The Bank rate is the interest rate, which the bank imposes on various financial institutions pertaining to short-term loans. In fact, the bank rate is regarded as the prime “lever” used by the banks to implement its monetary policies. Bank rate is an important instrument to control the supply of money in the market. In this context, it may be mentioned that whenever, the bank rate is enhanced (usually by the Central Bank of any country), the tendency of the commercial banks to apply for loans reduces and the money supply also becomes stringent. On the other hand, whenever, the Central Bank reduces the bank rate, the tendency of the commercial banks to apply for loans is also enhanced thereby giving a free flow in money supply.

Bank rate and inflation:

The bank rate is maintained in such a way that it is able to check. When the interest rates escalate, it means that people will borrow less, expenses will be less and therefore amount saved will be more. Owing to this tendency, there is less money in the market, which checks inflation to a great extent.

A range, which is referred to as the “operating band”, is established by the bank rate. This can cause the rate at which the loan is shelled out to change drastically. In fact, the so-called “overnight lending rate” may fluctuate a lot. In this context, it may be mentioned that “ overnight lending rate” refers to the rate, which is applied when various financial institutions lend as well as borrow money from each other on a “one day” basis.

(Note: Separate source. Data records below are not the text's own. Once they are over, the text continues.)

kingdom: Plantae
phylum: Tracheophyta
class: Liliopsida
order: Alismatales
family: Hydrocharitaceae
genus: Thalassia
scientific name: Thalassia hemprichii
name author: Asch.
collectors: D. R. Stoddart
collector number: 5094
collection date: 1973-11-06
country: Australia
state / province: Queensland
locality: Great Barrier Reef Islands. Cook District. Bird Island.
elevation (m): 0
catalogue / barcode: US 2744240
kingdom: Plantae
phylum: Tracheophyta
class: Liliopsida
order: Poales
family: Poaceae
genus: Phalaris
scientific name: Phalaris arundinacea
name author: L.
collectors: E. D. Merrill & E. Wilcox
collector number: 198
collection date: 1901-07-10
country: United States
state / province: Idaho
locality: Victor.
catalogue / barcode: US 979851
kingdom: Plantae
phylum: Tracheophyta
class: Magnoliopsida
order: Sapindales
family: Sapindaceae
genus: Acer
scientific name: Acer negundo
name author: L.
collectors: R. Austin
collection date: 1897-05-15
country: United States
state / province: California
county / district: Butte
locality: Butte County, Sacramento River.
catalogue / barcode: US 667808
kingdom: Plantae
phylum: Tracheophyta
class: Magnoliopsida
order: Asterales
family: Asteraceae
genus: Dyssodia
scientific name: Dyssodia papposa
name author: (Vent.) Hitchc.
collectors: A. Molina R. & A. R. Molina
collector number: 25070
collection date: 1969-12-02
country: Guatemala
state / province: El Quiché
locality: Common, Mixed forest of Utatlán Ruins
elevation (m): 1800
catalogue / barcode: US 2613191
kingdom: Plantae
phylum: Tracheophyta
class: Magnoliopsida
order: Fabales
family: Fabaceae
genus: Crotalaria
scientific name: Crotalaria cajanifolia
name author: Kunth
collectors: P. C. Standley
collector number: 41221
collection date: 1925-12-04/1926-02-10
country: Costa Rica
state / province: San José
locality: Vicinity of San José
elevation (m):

Bank Rate and the Central Bank:

Changes in the bank rate and consequently the operating band are mainly trigerred by the Central Bank. By altering (increasing or decreasing) the bank rate, the course of action, which is likely to be taken by the Central Bank, is manifested. This applies for the short-term rates of interest.

Bank rate and its impact:

Changes brought about in the bank rate means the prime rate is also likely to change. Prime rate is the interest rate, which the financial institutions impose on the customers pertaining to savings rates and other loans. Alterations in the bank rate affects interest rates on various financial instruments like deposits, investment certificates. Certain types of loans are also impacted-car loans, business loans and mortgage loans to name a few.